Kiwi evolved specially adapted smell detectors to help them cope with nocturnal life, according to a new study that has mapped out the genome-the entire genetic code-of the North Island brown kiwi.
The genetic blueprint for our national bird, mapped by a team of European scientists, has been published in the open access journal Genome Biology.
Not only was the kiwi genome found to be one of the largest bird genomes sequenced to date, but the team also identified evolutionary changes in its genome that help explain the bird’s unique adaptations to nocturnality – a behaviour found in fewer than 3 per cent of all bird species.
Analysis of genes related to sight and smell suggested that kiwi may lack colour vision and have a better than average sense of smell for a bird, relying on odours to help it forage for food at night.
Read more in a Genome Biology press release on Scimex.org.
The Science Media Centre collected the following expert commentary from New Zealand researchers.
Dr Lara Shepherd, Genetics Researcher, Museum of New Zealand Te Papa Tongarewa, comments:
“This study gives insight into how and when some of the unique features of kiwi evolved, such as its excellent sense of smell. However, this extensive new genetic data set won’t stop the decline of kiwi in the wild-currently at 2 per cent per year-which is largely from predation by introduced mammals.

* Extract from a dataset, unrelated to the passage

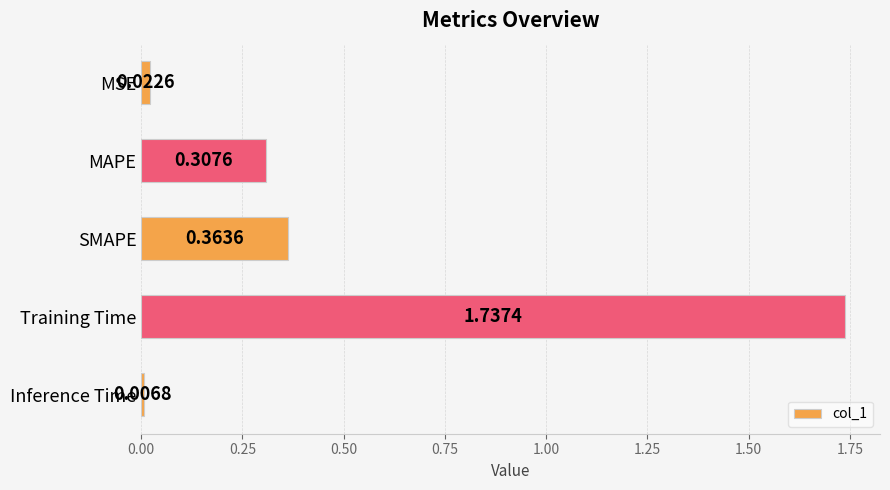

Where is the data nearest to the value 0?

Inference Time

New funding for kiwi predator control announced in this year’s budget will hopefully halt this decline.”
Dr Tammy Steeves, Senior Lecturer in Conservation and Evolutionary Genetics, University of Canterbury:
“The publication of a high quality bird genome for an iconic threatened species like the North Island brown kiwi is exciting. Of the more than 10,000 bird species worldwide, a mere 50 of them have a readily available genome.
“Given that bird genomes are small, compact and highly conserved, the publication of the kiwi genome will help pave the way for a new era in the conservation of bird biodiversity in New Zealand. Indeed, the number of genomes available for New Zealand native birds is growing and I am confident that we are about to witness a surge of conservation genomics research in New Zealand.
“Ultimately, we want to preserve the genomic diversity of threatened bird species so they have the ability to adapt to environmental change. How we measure genomic diversity and how we make decisions about how best to preserve it is changing, from having information for just a few genes to thousands of genes.
“Using a high quality genome like that generated for the North Island brown kiwi will allow for the development of species-specific genomic resources. These resources will provide a more accurate representation of genome-wide diversity and better inform conservation management strategies to minimise the loss of genomic diversity, particularly for threatened birds like the North Island brown kiwi.”
Distinguished Professor David Penny, Institute of Fundamental Sciences, Massey University, comments:
“The paper is certainly interesting, and I basically agree with its conclusions. It should be helpful to those involved in conservation to know the underlying reasons for the special nature of the kiwi – in that it has lost genes for colour vision and gained new abilities in smell. This should help conservation efforts in that we know more about the real life-style of kiwi. My guess is that we suspected these things, but it is very good to know that there is now evidence for these abilities.
“Perhaps it is a little bit of a concern that the work needed to be done outside New Zealand, but it is very good that the work was done! Anyway, it should help reinforce the need for genomics and its interaction with conservation.”